Wednesday, July 16, 2014

Revelatory Qualities

Have you ever had an experience where time stands still for days on end? Where you have to step back every once and a while and breath deep because life feels like a dream?

My two and a half weeks on Nantucket was certainly that experience, more so than the first time.

I have been home for four days. Life has most definitely taken center stage again, but I find myself day dreaming about the revelatory qualities of the island, trying to keep my memory alive. I didn't paint as much as I wanted, but I look at my small collection, glad that I tried to capture what I was feeling rather than what I was seeing.

Just about every morning I would wake before the others, to make coffee, read, and admire how the clouds would break away to sunshine and blue skies.

On the final evening of the course, we were invited to the Art Cabinet Nantucket, now at a new location on the owner's property. It felt like a perfect ending with the sun setting over beautiful views.

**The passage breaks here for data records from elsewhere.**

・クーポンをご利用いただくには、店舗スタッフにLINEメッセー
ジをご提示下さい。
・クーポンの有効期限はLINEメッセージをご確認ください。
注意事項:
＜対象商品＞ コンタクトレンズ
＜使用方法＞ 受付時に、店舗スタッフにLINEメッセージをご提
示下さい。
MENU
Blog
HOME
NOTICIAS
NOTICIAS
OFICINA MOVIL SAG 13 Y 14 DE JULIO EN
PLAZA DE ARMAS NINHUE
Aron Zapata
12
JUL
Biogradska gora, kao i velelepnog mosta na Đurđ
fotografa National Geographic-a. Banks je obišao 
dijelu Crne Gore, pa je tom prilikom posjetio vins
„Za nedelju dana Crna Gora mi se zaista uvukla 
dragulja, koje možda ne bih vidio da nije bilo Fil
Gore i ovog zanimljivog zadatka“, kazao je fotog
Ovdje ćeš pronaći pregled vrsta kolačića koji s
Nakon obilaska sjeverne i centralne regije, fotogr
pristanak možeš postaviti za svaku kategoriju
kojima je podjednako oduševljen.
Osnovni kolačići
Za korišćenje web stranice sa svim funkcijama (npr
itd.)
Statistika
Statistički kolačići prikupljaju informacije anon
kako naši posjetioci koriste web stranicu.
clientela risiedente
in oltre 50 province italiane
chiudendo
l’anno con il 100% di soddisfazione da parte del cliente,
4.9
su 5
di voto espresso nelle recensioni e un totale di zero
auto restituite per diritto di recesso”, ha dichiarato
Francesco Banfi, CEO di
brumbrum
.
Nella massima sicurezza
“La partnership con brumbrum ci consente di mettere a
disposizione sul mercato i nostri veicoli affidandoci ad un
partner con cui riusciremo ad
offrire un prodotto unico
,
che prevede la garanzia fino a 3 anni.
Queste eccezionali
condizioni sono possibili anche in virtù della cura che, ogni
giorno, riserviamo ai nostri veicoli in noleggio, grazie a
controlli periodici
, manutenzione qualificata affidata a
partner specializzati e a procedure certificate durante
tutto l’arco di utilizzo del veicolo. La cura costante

Our professor had been asked to give a talk. The entire back wall of the gallery was dedicated to his work. I enjoyed hearing stories about how he grew up as a spiritual young man who gravitated to the spiritual connection he then felt when he started painting. He is a very knowledgeable man who takes pride in his position as a public university professor, as he feels he is genuinely able to make a difference with his students. I for one feel fortunate to have had the opportunity to study with him the last two summers.

Under his guidance, I think I've come a long way with painting. Before last summer I never painted. Now, I can't stop.

This summer, after the first week en plein air, where I pushed myself to be somewhat abstract, the second week we were required to be abstract. I spoke vaguely of my idea for the week here.

Here is how it progressed.

I'd like you to look at the final pieces and draw your own conclusions before I explain my ideas more completely. I wasn't really satisfied with my work until my classmates viewed it for the final time and each was able to create their own ideas and meaning. It was very satisfying to hear what they individually took from my work. 

So what's the big idea?
Home was a huge theme in my undergraduate work and I was so satisfied to work with it again, this time in a totally different context.

  • The top left is a simple 4 x 12 landscape with a transparent outline of the bird's wing and tail.
  • Below that is a 12 x 12 aerial landscape and outline of a swallow. Legend has it that sailors would tattoo a swallow on their body after every 5,000 nautical miles traveled. The swallow would also ensure safe travel home, as it returns to the same location every year. 
  • Finally on the right is a 12 x 16 panel. This also has an aerial landscape, a bit less defined, a compass, and the outline of a house that was printed with wax crayon. 

This came to me through the idea of "divine mind."
Things fell into place the last two summers and allowed me to study painting in an absolutely gorgeous location that I don't feel I would otherwise be able to travel to. I've had a great sense of freedom.
Things fell into place to allow my boyfriend and I to purchase his childhood home, the outline depicted in this piece. It's so cheesy, but I have been that wandering bird and I now have the opportunity to have my own home.

I have always identified with this quote from the 2004 movie, Garden State.
Andrew Largeman: You know that point in your life when you realize the house you grew up in isn't really your home anymore? All of a sudden even though you have some place where you put your sh*t, that idea of home is gone.
Sam: I still feel at home in my house.
Andrew Largeman: You'll see one day when you move out it just sort of happens one day and it's gone. You feel like you can never get it back. It's like you feel homesick for a place that doesn't even exist. Maybe it's like this rite of passage, you know. You won't ever have this feeling again until you create a new idea of home for yourself, you know, for your kids, for the family you start, it's like a cycle or something. I don't know, but I miss the idea of it, you know. Maybe that's all family really is. A group of people that miss the same imaginary place.
Sam: [cuddles up to Andrew] Maybe.

I get to start the cycle.
I just hope to slow down and still catch the revelatory qualities as I go.